Claude se había acurrucado, brazos alrededor de las piernas, barbilla sobre las rodillas. Me sonrió.

– ¿Siempre tenéis vuestros rendez-vous debajo de las mesas, mademoiselle? -le pregunté mientras me volvía a colocar la gorra.

– Las mesas están muy bien para esconderse debajo.

– ¿Es ahí donde has estado escondida todo este tiempo, preciosa? ¿Debajo de una mesa?

Claude dejó de sonreír.

– Sabes muy bien dónde he estado. Nunca viniste a buscarme -apoyó la mejilla contra las rodillas, de manera que su rostro quedó oculto. Todo lo que veía era su tocado de terciopelo rojo, bordado de perlas, y el cabello cuidadosamente recogido debajo.

– No sabía dónde estabas. ¿Cómo querías que lo supiera?

Claude se volvió de nuevo hacia mí.

– Sí que lo sabías. Marie-Céleste dijo… -dejó de hablar, la duda arrugándole la frente.

– ¿Marie-Céleste? No la he visto desde la última vez que te vi a ti…, cuando me dieron la paliza. ¿Me enviaste un mensaje con ella?

Claude afirmó con la cabeza.

– Nunca lo recibí. Mintió si te dijo que me lo dio.

– Oh.

– Maldita sea. ¿Por qué mintió?

Claude apoyó la cabeza en las rodillas.

– Tiene sus razones. No me porté muy bien con ella.

Un galgo se metió debajo de la mesa, olfateando en busca de restos, y Claude extendió un brazo para acariciarlo.
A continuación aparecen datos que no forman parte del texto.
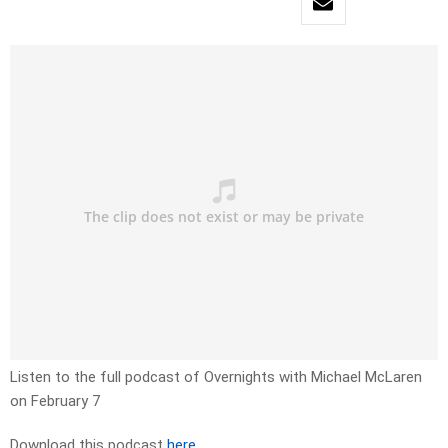
Listen to the full podcast of Overnights with Michael McLaren
on February 7
Download this podcast
here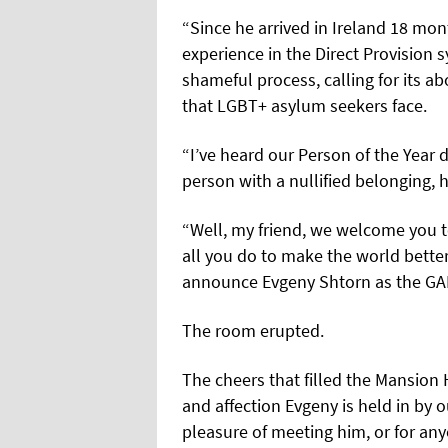
“Since he arrived in Ireland 18 mon
experience in the Direct Provision 
shameful process, calling for its ab
that LGBT+ asylum seekers face.
“I’ve heard our Person of the Year 
person with a nullified belonging, h
“Well, my friend, we welcome you 
all you do to make the world bette
announce Evgeny Shtorn as the GAL
The room erupted.
The cheers that filled the Mansion 
and affection Evgeny is held in by
pleasure of meeting him, or for a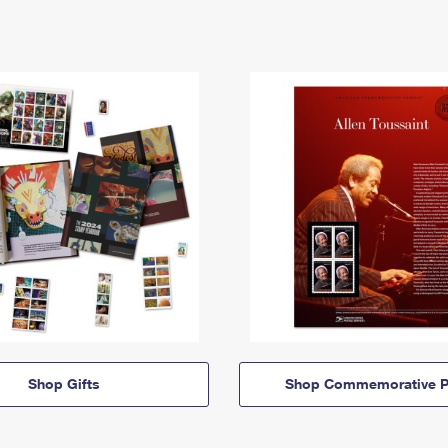
Shop Gifts
Shop Commemorative P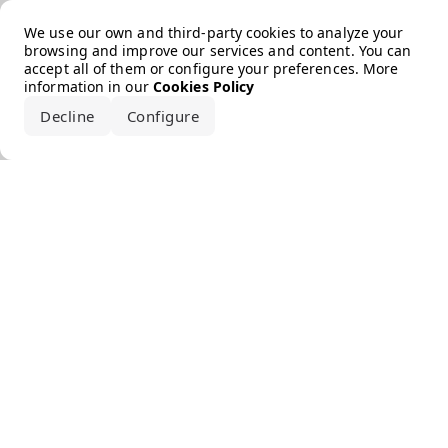
Error loading the brand
We use our own and third-party cookies to analyze your
browsing and improve our services and content. You can
accept all of them or configure your preferences. More
information in our
Cookies Policy
Decline
Configure
Accept all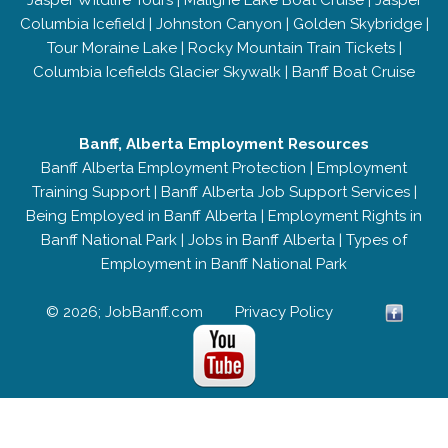
Jasper Wildlife Tours
|
Maligne Lake Boat Cruise
|
Jasper
Columbia Icefield
|
Johnston Canyon
|
Golden Skybridge
|
Tour Moraine Lake
|
Rocky Mountain Train Tickets
|
Columbia Icefields Glacier Skywalk
|
Banff Boat Cruise
Banff, Alberta Employment Resources
Banff Alberta Employment Protection
|
Employment
Training Support
|
Banff Alberta Job Support Services
|
Being Employed in Banff Alberta
|
Employment Rights in
Banff National Park
|
Jobs in Banff Alberta
|
Types of
Employment in Banff National Park
© 2026; JobBanff.com
Privacy Policy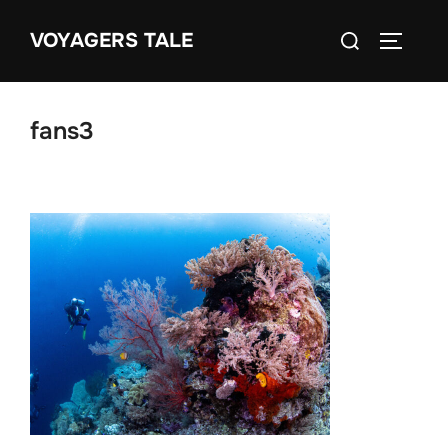
Skip
Search
VOYAGERS TALE
to
TOGGLE
for:
content
fans3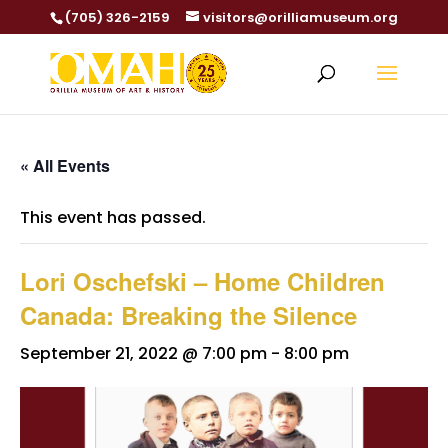
(705) 326-2159
visitors@orilliamuseum.org
« All Events
This event has passed.
Lori Oschefski – Home Children
Canada: Breaking the Silence
September 21, 2022 @ 7:00 pm
-
8:00 pm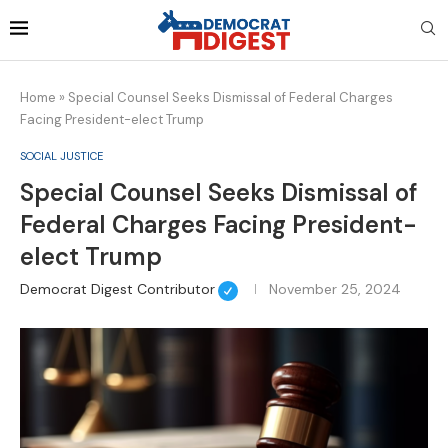
Home
»
Special Counsel Seeks Dismissal of Federal Charges
Facing President-elect Trump
SOCIAL JUSTICE
Special Counsel Seeks Dismissal of
Federal Charges Facing President-
elect Trump
Democrat Digest Contributor
November 25, 2024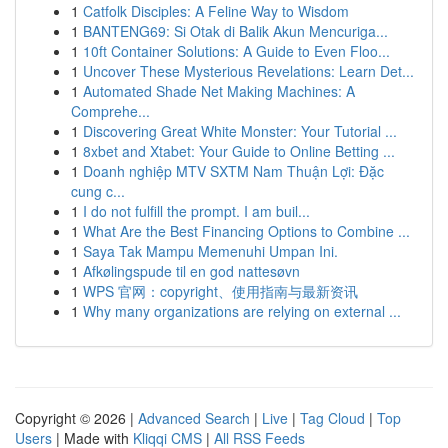
1
Catfolk Disciples: A Feline Way to Wisdom
1
BANTENG69: Si Otak di Balik Akun Mencuriga...
1
10ft Container Solutions: A Guide to Even Floo...
1
Uncover These Mysterious Revelations: Learn Det...
1
Automated Shade Net Making Machines: A
Comprehe...
1
Discovering Great White Monster: Your Tutorial ...
1
8xbet and Xtabet: Your Guide to Online Betting ...
1
Doanh nghiệp MTV SXTM Nam Thuận Lợi: Đặc
cung c...
1
I do not fulfill the prompt. I am buil...
1
What Are the Best Financing Options to Combine ...
1
Saya Tak Mampu Memenuhi Umpan Ini.
1
Afkølingspude til en god nattesøvn
1
WPS 官网：copyright、使用指南与最新资讯
1
Why many organizations are relying on external ...
Copyright © 2026 |
Advanced Search
|
Live
|
Tag Cloud
|
Top
Users
| Made with
Kliqqi CMS
|
All RSS Feeds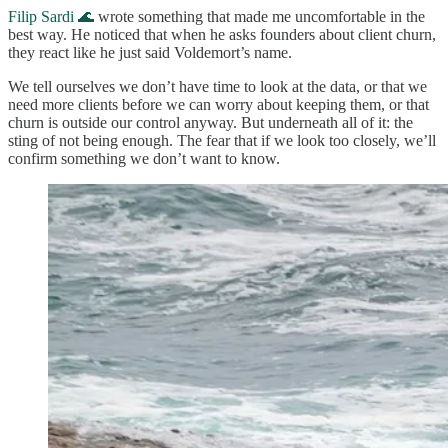
Filip Sardi 🌊
wrote something that made me uncomfortable in the
best way. He noticed that when he asks founders about client churn,
they react like he just said Voldemort’s name.
We tell ourselves we don’t have time to look at the data, or that we
need more clients before we can worry about keeping them, or that
churn is outside our control anyway. But underneath all of it: the
sting of not being enough. The fear that if we look too closely, we’ll
confirm something we don’t want to know.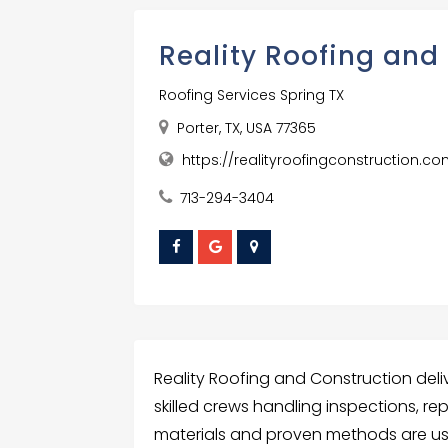
Reality Roofing and
Roofing Services Spring TX
Porter, TX, USA 77365
https://realityroofingconstruction.c
713-294-3404
Reality Roofing and Construction delive
skilled crews handling inspections, rep
materials and proven methods are u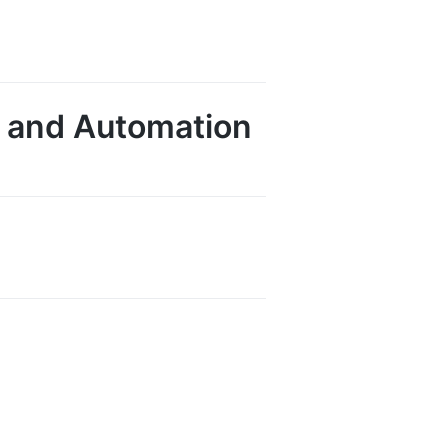
AI and Automation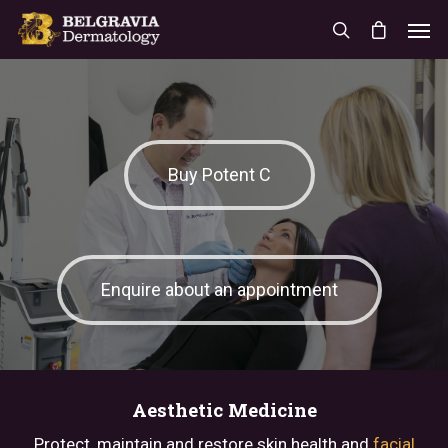
Buy Potent C
Enquire about an appointment
Aesthetic Medicine
Protect, maintain and restore skin health and
facial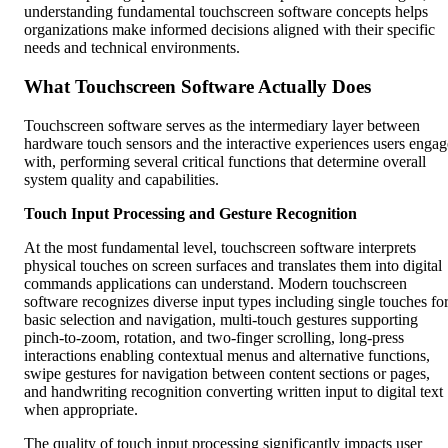
understanding fundamental touchscreen software concepts helps
organizations make informed decisions aligned with their specific
needs and technical environments.
What Touchscreen Software Actually Does
Touchscreen software serves as the intermediary layer between
hardware touch sensors and the interactive experiences users engag
with, performing several critical functions that determine overall
system quality and capabilities.
Touch Input Processing and Gesture Recognition
At the most fundamental level, touchscreen software interprets
physical touches on screen surfaces and translates them into digital
commands applications can understand. Modern touchscreen
software recognizes diverse input types including single touches fo
basic selection and navigation, multi-touch gestures supporting
pinch-to-zoom, rotation, and two-finger scrolling, long-press
interactions enabling contextual menus and alternative functions,
swipe gestures for navigation between content sections or pages,
and handwriting recognition converting written input to digital text
when appropriate.
The quality of touch input processing significantly impacts user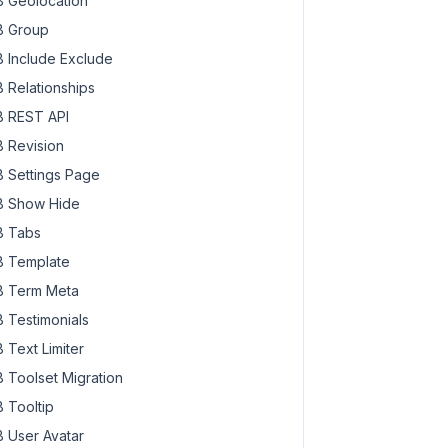
 Geolocation
 Group
 Include Exclude
 Relationships
 REST API
 Revision
 Settings Page
 Show Hide
 Tabs
 Template
 Term Meta
 Testimonials
 Text Limiter
 Toolset Migration
 Tooltip
 User Avatar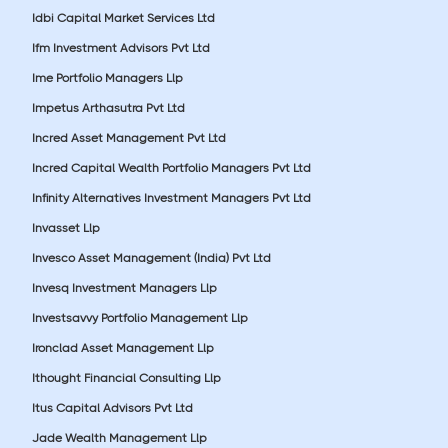
Idbi Capital Market Services Ltd
Ifm Investment Advisors Pvt Ltd
Ime Portfolio Managers Llp
Impetus Arthasutra Pvt Ltd
Incred Asset Management Pvt Ltd
Incred Capital Wealth Portfolio Managers Pvt Ltd
Infinity Alternatives Investment Managers Pvt Ltd
Invasset Llp
Invesco Asset Management (India) Pvt Ltd
Invesq Investment Managers Llp
Investsavvy Portfolio Management Llp
Ironclad Asset Management Llp
Ithought Financial Consulting Llp
Itus Capital Advisors Pvt Ltd
Jade Wealth Management Llp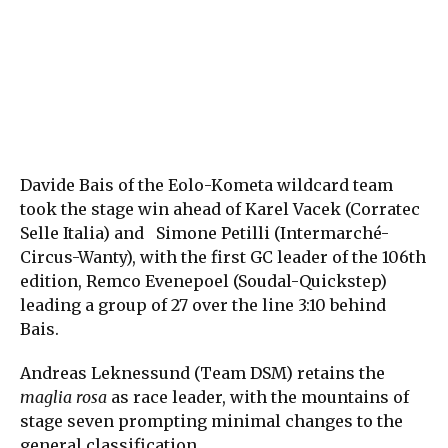
Davide Bais of the Eolo-Kometa wildcard team
took the stage win ahead of Karel Vacek (Corratec
Selle Italia) and Simone Petilli (Intermarché-
Circus-Wanty), with the first GC leader of the 106th
edition, Remco Evenepoel (Soudal-Quickstep)
leading a group of 27 over the line 3:10 behind
Bais.
Andreas Leknessund (Team DSM) retains the
maglia rosa
as race leader, with the mountains of
stage seven prompting minimal changes to the
general classification.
Al subírsele la manga vi que tenía la muñeca en carne viva, como si se hubiera rascado con uñas furiosas, crecidas más de la cuenta. Suavemente le sujeté el brazo.

– ¿Qué te ha pasado, preciosa? ¿Te has hecho daño tú misma?

Claude retiró la muñeca.

– A veces es la única cosa que me hace sentir. Bueno -continuó, rascándose las heridas-, no importa, de verdad. No hubieras podido sacarme.

– ¿Dónde estabas?

– En un lugar que es un paraíso para mamá y una prisión para mí. Pero en eso consiste la vida de una dama, como he podido descubrir.

– No digas eso. Ya no estás prisionera. Ven conmigo. Escapa de tu fiancé.

Por un momento el rostro de Claude se iluminó como si brillara el sol sobre el Sena, pero al seguir pensando en ello, su cara se oscureció de nuevo, hasta adquirir el turbio color normal del río. Donde quiera que hubiese estado, le habían cambiado el espíritu. Era bien triste verlo.

– ¿Qué hay de mon seul désir? -le pregunté en voz muy baja-. ¿Ya lo has olvidado?

Claude suspiró.

– Ya no tengo deseos. Y ése era de mamá -el perro le olfateó el regazo y Claude le sujetó el hocico con las dos manos-. Gracias por los tapices -añadió, mirando al perro a los ojos-. ¿Te ha dado alguien las gracias? Son muy hermosos, aunque me entristecen.

– ¿Por qué, preciosa?

Me miró fijamente.

– Me recuerdan cómo era antes, toda despreocupada y feliz y libre. Ahora sólo la dama que tiene al unicornio en el regazo se parece a mí: está triste y sabe algo del mundo. La prefiero a las otras.

Suspiré. Al parecer, me había equivocado con todas las damas.

El mantel se agitó una vez más y la niñita de cabellos rojos se metió a gatas debajo de la mesa. Había encontrado el rabo del perro y lo estaba siguiendo hasta su fuente. No manifestó ningún interés por nosotros y se limitó a palmear los lomos del animal con las dos manos, apretándole las costillas. El perro no pareció notarlo: había encontrado un hueso de cordero y lo estaba royendo.